Gegen Gewalt ist Musik machtlos. Für diese Machtlosigkeit steht besonders das Requiem. Es ist immer für die Hinterbliebenen geschaffen, vermutlich, um sie zu trösten. Doch es geschieht, dass es kein Trost ist, sondern ein Aufschrei gegen den Krieg. Alban Nikolai Herbst erlebte Verdis Requiem in der radikalen Interpretation der Berliner Philharmoniker unter Daniel Barenboim.

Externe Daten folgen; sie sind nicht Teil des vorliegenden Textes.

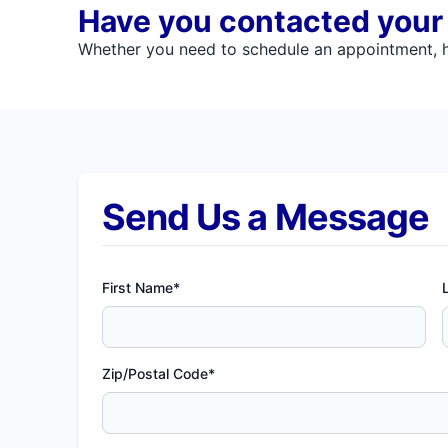
Have you contacted your l
Whether you need to schedule an appointment, ha
Send Us a Message
First Name*
Zip/Postal Code*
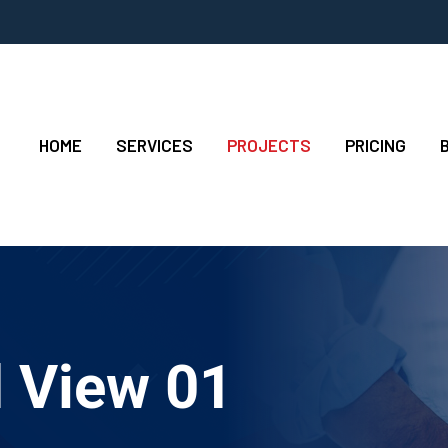
HOME
SERVICES
PROJECTS
PRICING
d View 01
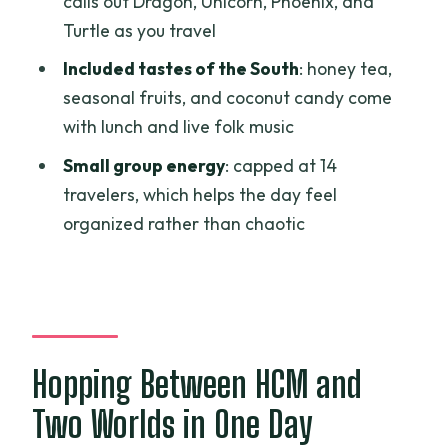
calls out Dragon, Unicorn, Phoenix, and
Is lunch included, and are vegetarian
Turtle as you travel
options available?
Included tastes of the South
: honey tea,
Can I do the optional shooting at Cu
seasonal fruits, and coconut candy come
Chi?
with lunch and live folk music
What’s the group size limit?
Small group energy
: capped at 14
travelers, which helps the day feel
organized rather than chaotic
Hopping Between HCM and
Two Worlds in One Day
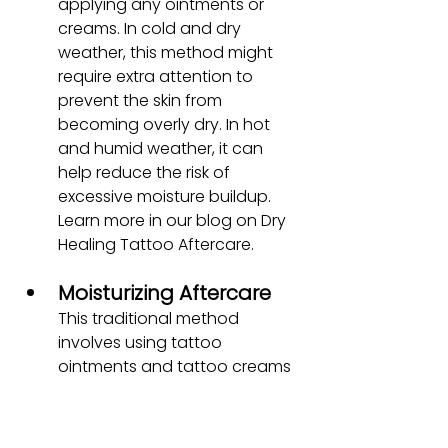
applying any ointments or 
creams. In cold and dry 
weather, this method might 
require extra attention to 
prevent the skin from 
becoming overly dry. In hot 
and humid weather, it can 
help reduce the risk of 
excessive moisture buildup. 
Learn more in our blog on Dry 
Healing Tattoo Aftercare.
Moisturizing Aftercare
This traditional method 
involves using tattoo 
ointments and tattoo creams 
to keep the tattooed area 
moisturized and protected. In 
cold and dry weather,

Verdis Requiem von den Berliner Philharmonikern unter Daniel Barenboim
„Susanne Bernhard kann das, von dem ich
bis zu diesem Moment behauptet habe,
daß nur die Callas es konnte.“
Peter H. E. Gogolin
Ob die Absage der russischen Sängerin Jelena Stikhinas tatsächlich – wie René Papes – einer Erkrankung geschuldet ist oder ob auch hier netrebkoähnliche Gründe vorliegen, läßt sich nicht sagen; doch sagen läßt sich, es war kein Verlust, sondern wahrscheinlich, und zwar ein fast nicht ermeßbarer, Gewinn – und dies, obwohl Frau Bernhard so kurzfristig „eingesprungen“ sein muß, daß die Ankündigung der Digitalen Konzerthalle der Berliner Philharmoniker nicht einmal – und tags drauf, heute, ebensowenig – ihren Namen nannte, in der ich gestern abend das Konzert live an einem meiner großen Bildschirme sah und den Klang über ProAcs Wunderwerke hörte. Worüber ich im nachhinein froh, ja dankbar war. Denn so blieb mir, der nach dem Schluß des Stückes weinte, der jubelnde Applaus erspart. Bereits Leonard Bernstein hat klargestellt, wie unschicklich es ist, nach einem Requiem zu klatschen, und Currentzis, vor kurzem, hielt es selbstverständlich ebenso. So, wie man sich als Musiker, nach einer solchen Leistung, auch nicht verbeugt. Es wäre des beklagten Verlustes Jubel entgegenzunehmen. Denn was uns hier zu hören ward, war eine extremste Trauer, aus der gar nichts mehr hilft. Nebenan fallen die Bomben auf Krankenhäuser, Wohngebäude, Kindergärten. Und das Libera me, hier, wurde zu einer Anklage, deren Urteil noch lange Zeit nicht, wenn überhaupt, gesprochen werden wird, ja Barenboims und des Orchesters, des Chores vor allem | sowie der Sängerinnen und Sänger Interpretation war derart radikal, wie ich es bei ihm nur ein einziges Mal schon erlebt, als er nämlich Mahlers Siebte – eines Komponisten, den er eignen Äußerungen nach nicht besonders schätzt – auf derart teils brutale Weise vortragen ließ, daß, was diese Musik tatsächlich ist, sich zu einem Klang hinauffeuerte, der sich nur noch durch Häuserwände brechender Lava vergleichen läßt. Das hatt’ ich so noch nie gehört. So daß selbst hohe, ich schreibe einmal euphemistisch, „Ambivalenz“ mitten hinein in die zerrissene Kunst führen kann.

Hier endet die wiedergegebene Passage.